GOAL OF THE EXERCISE: Copy all of the records below word for word, leaving out the pictures.

----------

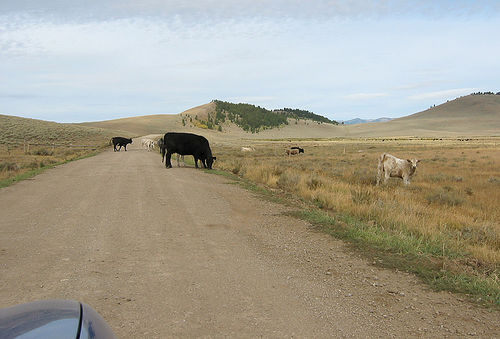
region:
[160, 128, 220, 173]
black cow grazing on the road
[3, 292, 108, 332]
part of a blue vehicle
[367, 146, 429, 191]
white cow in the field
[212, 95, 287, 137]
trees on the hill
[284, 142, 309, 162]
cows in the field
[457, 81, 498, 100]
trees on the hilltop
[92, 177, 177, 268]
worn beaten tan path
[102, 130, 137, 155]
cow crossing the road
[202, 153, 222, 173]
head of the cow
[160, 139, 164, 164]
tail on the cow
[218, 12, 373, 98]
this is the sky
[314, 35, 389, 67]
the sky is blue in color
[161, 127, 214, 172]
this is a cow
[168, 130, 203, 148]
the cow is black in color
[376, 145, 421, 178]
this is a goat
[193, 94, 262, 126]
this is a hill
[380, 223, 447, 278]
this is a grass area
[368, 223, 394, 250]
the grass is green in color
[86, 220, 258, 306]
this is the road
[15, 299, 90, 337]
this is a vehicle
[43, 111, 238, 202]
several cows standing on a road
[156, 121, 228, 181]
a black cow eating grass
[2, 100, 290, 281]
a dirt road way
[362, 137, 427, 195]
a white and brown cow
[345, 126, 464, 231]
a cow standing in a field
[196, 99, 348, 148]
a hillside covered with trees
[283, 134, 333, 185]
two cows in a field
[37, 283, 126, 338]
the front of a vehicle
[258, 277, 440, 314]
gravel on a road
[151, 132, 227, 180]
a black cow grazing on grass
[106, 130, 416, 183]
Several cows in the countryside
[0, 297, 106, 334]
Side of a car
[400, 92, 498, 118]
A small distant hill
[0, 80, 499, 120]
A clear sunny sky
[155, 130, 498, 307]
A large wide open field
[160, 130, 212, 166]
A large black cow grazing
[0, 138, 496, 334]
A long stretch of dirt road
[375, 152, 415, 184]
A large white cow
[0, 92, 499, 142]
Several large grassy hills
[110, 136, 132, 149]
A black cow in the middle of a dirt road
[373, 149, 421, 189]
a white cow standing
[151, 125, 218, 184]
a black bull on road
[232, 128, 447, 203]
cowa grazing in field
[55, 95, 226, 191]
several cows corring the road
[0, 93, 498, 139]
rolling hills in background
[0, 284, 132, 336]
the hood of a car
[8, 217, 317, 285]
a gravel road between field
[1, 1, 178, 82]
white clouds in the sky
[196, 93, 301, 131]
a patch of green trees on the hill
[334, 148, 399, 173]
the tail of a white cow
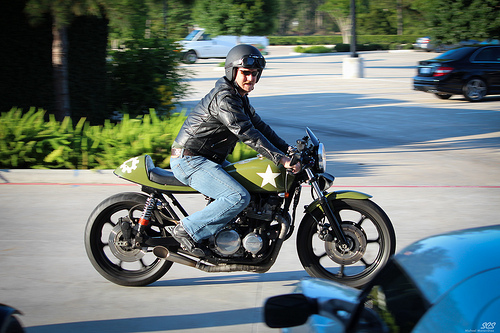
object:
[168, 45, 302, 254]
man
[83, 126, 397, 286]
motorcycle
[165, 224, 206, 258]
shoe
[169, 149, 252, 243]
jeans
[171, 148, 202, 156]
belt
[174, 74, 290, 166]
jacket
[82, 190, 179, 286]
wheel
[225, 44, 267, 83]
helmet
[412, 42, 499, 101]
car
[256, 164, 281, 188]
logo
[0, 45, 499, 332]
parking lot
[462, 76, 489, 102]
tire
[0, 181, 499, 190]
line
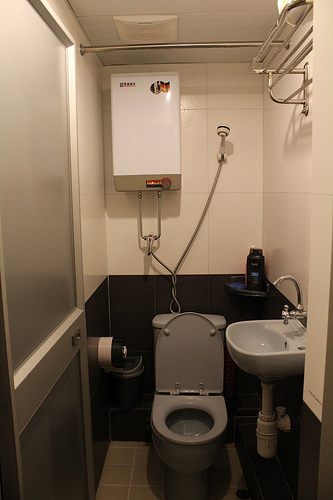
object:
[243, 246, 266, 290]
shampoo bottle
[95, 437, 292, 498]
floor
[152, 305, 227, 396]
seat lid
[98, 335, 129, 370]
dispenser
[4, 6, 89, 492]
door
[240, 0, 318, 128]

----------

ANSWER TO THE PROBLEM:
region:
[160, 128, 220, 173]
black cow grazing on the road
[3, 292, 108, 332]
part of a blue vehicle
[367, 146, 429, 191]
white cow in the field
[212, 95, 287, 137]
trees on the hill
[284, 142, 309, 162]
cows in the field
[457, 81, 498, 100]
trees on the hilltop
[92, 177, 177, 268]
worn beaten tan path
[102, 130, 137, 155]
cow crossing the road
[202, 153, 222, 173]
head of the cow
[160, 139, 164, 164]
tail on the cow
[218, 12, 373, 98]
this is the sky
[314, 35, 389, 67]
the sky is blue in color
[161, 127, 214, 172]
this is a cow
[168, 130, 203, 148]
the cow is black in color
[376, 145, 421, 178]
this is a goat
[193, 94, 262, 126]
this is a hill
[380, 223, 447, 278]
this is a grass area
[368, 223, 394, 250]
the grass is green in color
[86, 220, 258, 306]
this is the road
[15, 299, 90, 337]
this is a vehicle
[43, 111, 238, 202]
several cows standing on a road
[156, 121, 228, 181]
a black cow eating grass
[2, 100, 290, 281]
a dirt road way
[362, 137, 427, 195]
a white and brown cow
[345, 126, 464, 231]
a cow standing in a field
[196, 99, 348, 148]
a hillside covered with trees
[283, 134, 333, 185]
two cows in a field
[37, 283, 126, 338]
the front of a vehicle
[258, 277, 440, 314]
gravel on a road
[151, 132, 227, 180]
a black cow grazing on grass
[106, 130, 416, 183]
Several cows in the countryside
[0, 297, 106, 334]
Side of a car
[400, 92, 498, 118]
A small distant hill
[0, 80, 499, 120]
A clear sunny sky
[155, 130, 498, 307]
A large wide open field
[160, 130, 212, 166]
A large black cow grazing
[0, 138, 496, 334]
A long stretch of dirt road
[375, 152, 415, 184]
A large white cow
[0, 92, 499, 142]
Several large grassy hills
[110, 136, 132, 149]
A black cow in the middle of a dirt road
[373, 149, 421, 189]
a white cow standing
[151, 125, 218, 184]
a black bull on road
[232, 128, 447, 203]
cowa grazing in field
[55, 95, 226, 191]
several cows corring the road
[0, 93, 498, 139]
rolling hills in background
[0, 284, 132, 336]
the hood of a car
[8, 217, 317, 285]
a gravel road between field
[1, 1, 178, 82]
white clouds in the sky
[196, 93, 301, 131]
a patch of green trees on the hill
[334, 148, 399, 173]
the tail of a white cow
object:
[168, 45, 302, 254]
man
[83, 126, 397, 286]
motorcycle
[165, 224, 206, 258]
shoe
[169, 149, 252, 243]
jeans
[171, 148, 202, 156]
belt
[174, 74, 290, 166]
jacket
[82, 190, 179, 286]
wheel
[225, 44, 267, 83]
helmet
[412, 42, 499, 101]
car
[256, 164, 281, 188]
logo
[0, 45, 499, 332]
parking lot
[462, 76, 489, 102]
tire
[0, 181, 499, 190]
line
object:
[243, 246, 266, 290]
shampoo bottle
[95, 437, 292, 498]
floor
[152, 305, 227, 396]
seat lid
[98, 335, 129, 370]
dispenser
[4, 6, 89, 492]
door
[240, 0, 318, 128]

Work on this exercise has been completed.